> **What the task requires**
If a line below contains the string "concorso", copy it out.

> **Provided records**
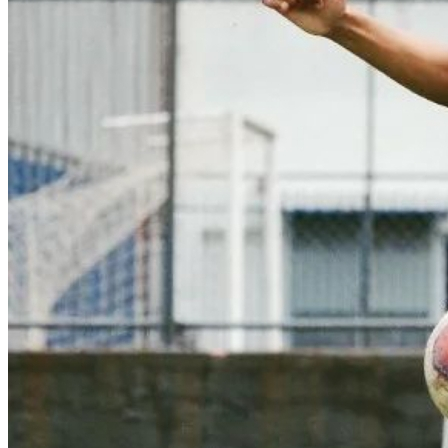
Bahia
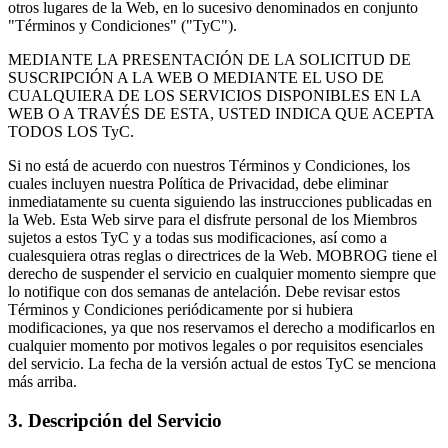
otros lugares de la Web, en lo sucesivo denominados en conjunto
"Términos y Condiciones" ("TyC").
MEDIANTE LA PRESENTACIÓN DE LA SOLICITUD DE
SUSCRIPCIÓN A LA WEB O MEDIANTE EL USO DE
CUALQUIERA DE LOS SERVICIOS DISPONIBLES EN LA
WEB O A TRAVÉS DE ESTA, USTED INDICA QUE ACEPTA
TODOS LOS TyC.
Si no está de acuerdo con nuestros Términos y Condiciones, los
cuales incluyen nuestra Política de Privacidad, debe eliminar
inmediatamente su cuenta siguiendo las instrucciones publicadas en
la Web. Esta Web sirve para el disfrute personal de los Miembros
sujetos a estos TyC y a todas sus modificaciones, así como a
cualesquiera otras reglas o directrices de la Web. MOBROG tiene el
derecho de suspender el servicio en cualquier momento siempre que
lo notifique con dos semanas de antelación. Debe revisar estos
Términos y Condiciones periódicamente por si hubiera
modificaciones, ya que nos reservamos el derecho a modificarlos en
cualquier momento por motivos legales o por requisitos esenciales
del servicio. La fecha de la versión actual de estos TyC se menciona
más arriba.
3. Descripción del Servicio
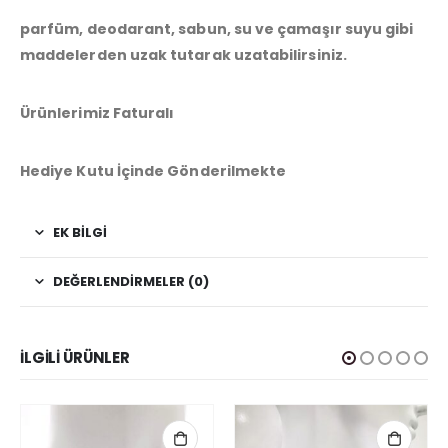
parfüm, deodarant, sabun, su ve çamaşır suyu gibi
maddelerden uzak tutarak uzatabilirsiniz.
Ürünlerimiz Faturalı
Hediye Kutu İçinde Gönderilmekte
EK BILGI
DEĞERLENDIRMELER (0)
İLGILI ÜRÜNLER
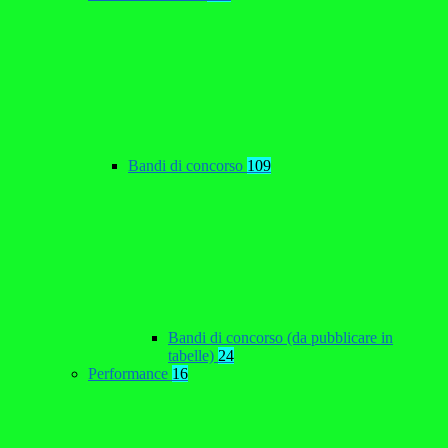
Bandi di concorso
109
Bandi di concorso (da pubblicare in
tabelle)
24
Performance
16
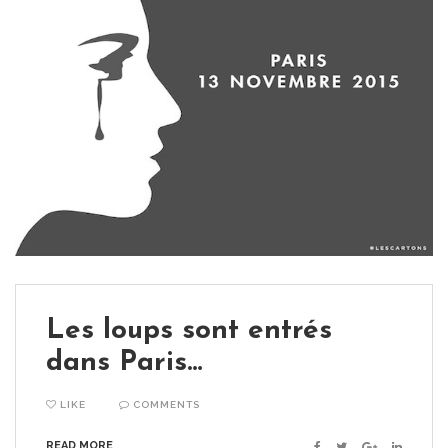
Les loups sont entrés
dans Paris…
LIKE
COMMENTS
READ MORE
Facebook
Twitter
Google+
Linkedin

---

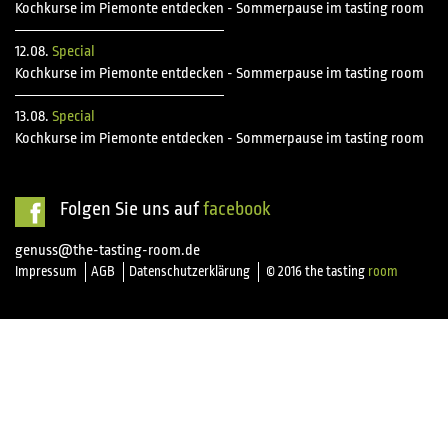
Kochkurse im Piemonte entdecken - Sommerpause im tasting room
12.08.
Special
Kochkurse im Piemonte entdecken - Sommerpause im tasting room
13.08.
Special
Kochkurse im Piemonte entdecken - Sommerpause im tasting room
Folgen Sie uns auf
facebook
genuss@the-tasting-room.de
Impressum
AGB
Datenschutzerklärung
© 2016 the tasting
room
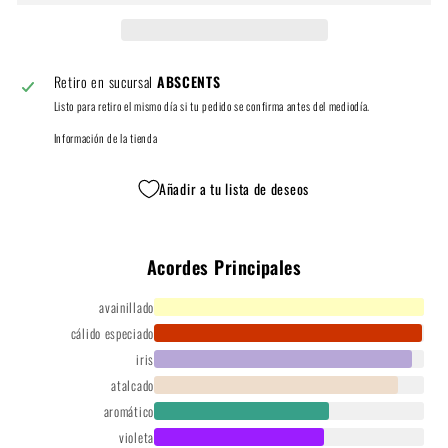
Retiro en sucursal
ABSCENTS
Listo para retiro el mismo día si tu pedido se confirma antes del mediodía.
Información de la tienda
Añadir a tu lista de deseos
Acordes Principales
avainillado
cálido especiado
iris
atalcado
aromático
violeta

> **Written answer**
Bandi di concorso
Bandi di concorso (da pubblicare in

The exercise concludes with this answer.